Now we can use matplotlib.animation
to create an initial plot, define a function to update that plot for each new frame, and show the resulting animation. When we create the inital plot, we get back the object called im
below. This object is an instance of matplotlib.artist.Artist
and is responsible for rendering data on the axes. Our update
function uses that artist’s set_data
method to leave everything in the plot the same other than the data used to make the image.
fig, ax = plt.subplots()
im = ax.imshow(refl_pretty[{"number_of_views": 0}], cmap="gray")
def update(i):
im.set_data(refl_pretty[{"number_of_views": i}])
return im
an = animation.FuncAnimation(fig=fig, func=update, frames=frames, interval=30)

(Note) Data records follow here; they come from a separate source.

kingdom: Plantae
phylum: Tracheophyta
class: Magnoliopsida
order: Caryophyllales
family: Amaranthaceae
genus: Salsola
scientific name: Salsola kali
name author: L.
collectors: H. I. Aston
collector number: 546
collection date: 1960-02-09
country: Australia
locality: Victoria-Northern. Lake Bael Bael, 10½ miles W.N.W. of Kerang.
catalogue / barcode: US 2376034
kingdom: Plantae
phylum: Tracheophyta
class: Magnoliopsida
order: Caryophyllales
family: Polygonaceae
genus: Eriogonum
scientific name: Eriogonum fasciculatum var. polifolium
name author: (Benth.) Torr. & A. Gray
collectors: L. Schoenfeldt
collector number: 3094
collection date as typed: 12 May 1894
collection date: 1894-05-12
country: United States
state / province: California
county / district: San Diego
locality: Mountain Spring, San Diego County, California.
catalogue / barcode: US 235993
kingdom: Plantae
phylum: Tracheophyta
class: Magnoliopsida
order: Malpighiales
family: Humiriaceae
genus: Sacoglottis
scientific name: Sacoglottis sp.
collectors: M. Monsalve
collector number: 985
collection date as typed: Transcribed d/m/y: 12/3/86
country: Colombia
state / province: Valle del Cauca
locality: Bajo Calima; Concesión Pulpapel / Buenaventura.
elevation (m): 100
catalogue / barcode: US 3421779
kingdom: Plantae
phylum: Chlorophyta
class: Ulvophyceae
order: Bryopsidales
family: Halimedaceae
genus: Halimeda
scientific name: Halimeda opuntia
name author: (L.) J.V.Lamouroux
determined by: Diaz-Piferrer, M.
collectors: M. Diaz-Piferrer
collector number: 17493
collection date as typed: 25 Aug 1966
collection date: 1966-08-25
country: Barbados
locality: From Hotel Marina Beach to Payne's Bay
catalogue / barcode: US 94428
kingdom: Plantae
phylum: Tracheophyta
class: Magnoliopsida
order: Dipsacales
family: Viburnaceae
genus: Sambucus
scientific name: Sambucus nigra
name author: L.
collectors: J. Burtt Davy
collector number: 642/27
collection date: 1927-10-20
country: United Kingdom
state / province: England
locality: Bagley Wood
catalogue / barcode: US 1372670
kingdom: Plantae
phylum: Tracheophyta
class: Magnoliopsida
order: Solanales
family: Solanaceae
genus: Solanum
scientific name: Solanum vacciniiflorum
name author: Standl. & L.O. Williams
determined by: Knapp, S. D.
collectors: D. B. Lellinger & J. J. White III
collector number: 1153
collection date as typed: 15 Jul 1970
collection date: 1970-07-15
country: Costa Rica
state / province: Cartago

filename = f'harp2_red_anim_{dataset.attrs["product_name"].split(".")[1]}.gif'
an.save(filename, writer="pillow")
plt.close()
You can see some multi-layer clouds in the southwest corner of the granule: notice the parallax effect between these layers.
The sunglint is an obvious feature, but you can also make out the opposition effect on some of the clouds in the scene. These details would be far harder to identify without multiple angles!
Notice the cell ends with plt.close()
rather than the usual plt.show()
. By default, matplotlib
will not display an animation. To view the animation, we saved it as a file and displayed the result in the next cell. Alternatively, you could change the default by executing %matplotlib widget
. The widget
setting, which works in Jupyter Lab but not on a static website, you can use plt.show()
as well as an.pause()
and an.resume()
.
You have completed the notebook giving a first look at HARP2 data. More notebooks are coming soon!